Dies haben die Airline und der Hersteller auf der Londoner Konferenz angekündigt.

Die Luft im Flugzeug wird in den meisten moderneren Flugzeugen zunächst eingesogen, komprimiert, gekühlt und wieder temperiert und während des Fluges dann zu 50% mit der bereits vorhandenen Luft (re-circulated air) gemischt. Die zu 50% wieder verwendete Luft kann durch sog. HEPA-Filter von Schadstoffen gesäubert werden. Die Schwachstelle bisher: der jeweils neu eingespeiste Luftstrom aus der Turbine. Eine übersichtliche Grafik dazu ist in der Sunday Times abgedruckt.
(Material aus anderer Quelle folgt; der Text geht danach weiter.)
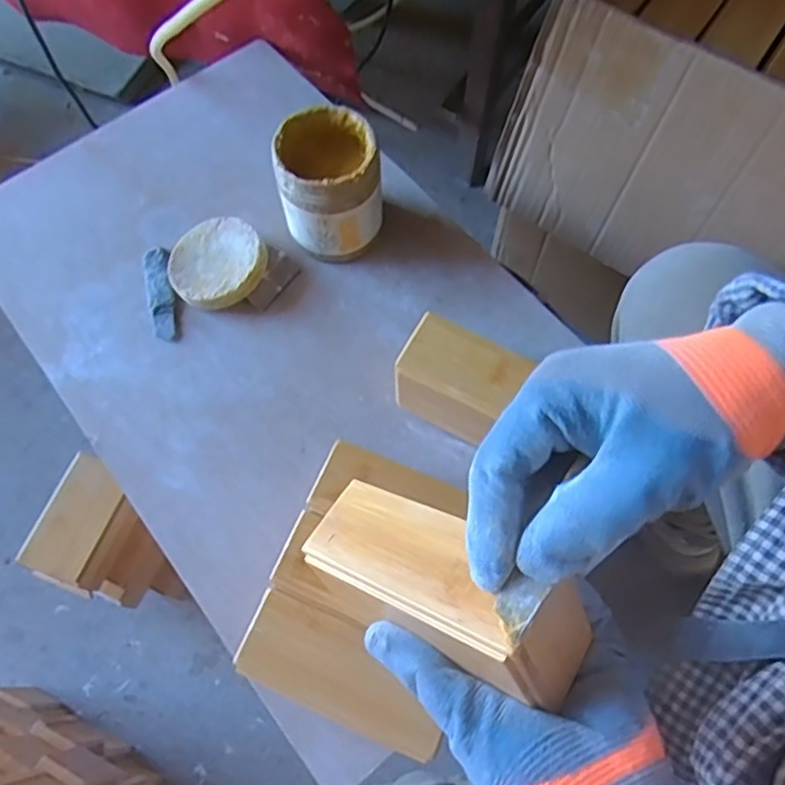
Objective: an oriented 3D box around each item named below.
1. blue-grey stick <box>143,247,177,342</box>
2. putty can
[{"bbox_3d":[-0.200,-0.086,0.570,0.023,0.009,0.091,-13,67,-4],"label":"blue-grey stick"},{"bbox_3d":[-0.051,-0.169,0.549,0.080,0.100,0.076,-1,67,1],"label":"putty can"}]

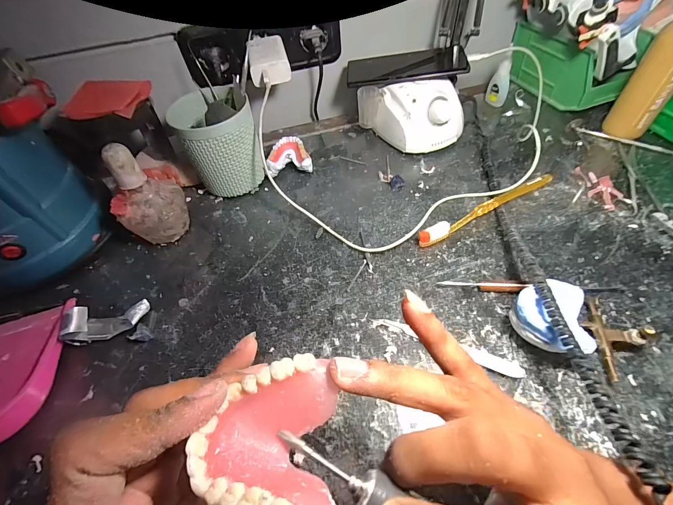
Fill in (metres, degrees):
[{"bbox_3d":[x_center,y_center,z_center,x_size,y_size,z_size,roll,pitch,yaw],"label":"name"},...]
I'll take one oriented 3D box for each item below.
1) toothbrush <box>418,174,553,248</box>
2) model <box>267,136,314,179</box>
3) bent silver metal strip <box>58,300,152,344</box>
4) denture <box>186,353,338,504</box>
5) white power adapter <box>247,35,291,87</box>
[{"bbox_3d":[0.176,-0.049,0.378,0.184,0.019,0.015,-24,54,-13],"label":"toothbrush"},{"bbox_3d":[-0.066,-0.132,0.458,0.059,0.035,0.056,-11,52,-3],"label":"model"},{"bbox_3d":[-0.231,0.067,0.323,0.071,0.028,0.031,-13,52,-4],"label":"bent silver metal strip"},{"bbox_3d":[-0.026,0.067,0.117,0.050,0.027,0.059,-1,52,5],"label":"denture"},{"bbox_3d":[-0.092,-0.260,0.437,0.050,0.033,0.077,-13,52,-4],"label":"white power adapter"}]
Die Ziele von easyJet und PALL Aerospace sind ambitioniert. Aber ohne hoch gesteckte Ziele und Engagement sind Innovationen nicht zu haben. Im fraglichen Zeitraum müssen nicht nur die Testflüge unternommen, sondern auch die vielen Anträge bei den Zulassungsbehörden gestellt und genehmigt werden.

Warum ausgerechnet eine Billigairline als Erste diesen Weg geht, ist nicht wirklich klar. Auf der anderen Seite sieht sich easyJet derzeit mit 2 Klagen von Flugbegleitern ausgesetzt: eine in Frankreich (Strafanzeige), eine neuere in Großbritannien.

Genau genommen ist easyJet nicht wirklich die erste Airline, die Filter für die Zapfluft in ihren Maschinen hat. Die Fracht-Flugzeuge von DHL sind inzwischen alle mit solchen Vorkehrungen ausgestattet: im Cockpit. 

8. März 17

easyjet: Kopenhagen - Berlin-Schönefeld
Airbus A 319-100

Der Aviation Herald meldet: Auf dem Flug von Dänemark nach Berlin kommt es zu einem Fume Event. Das Kabinenpersonal orderte noch während des Fluges medizinische Hilfe nach dem Landen, die dann auch bereitstand. Offenbar mussten mehrere Passagiere ärztlich versorgt werden.

Aviation Herald kann sogar ein Passagierfoto veröffentlichen: Mehrere Ambulanzwagen direkt vor der Gangway. Weil Fluggäste medizinisch versorgt werden mussten, ermittelt nun die BFU.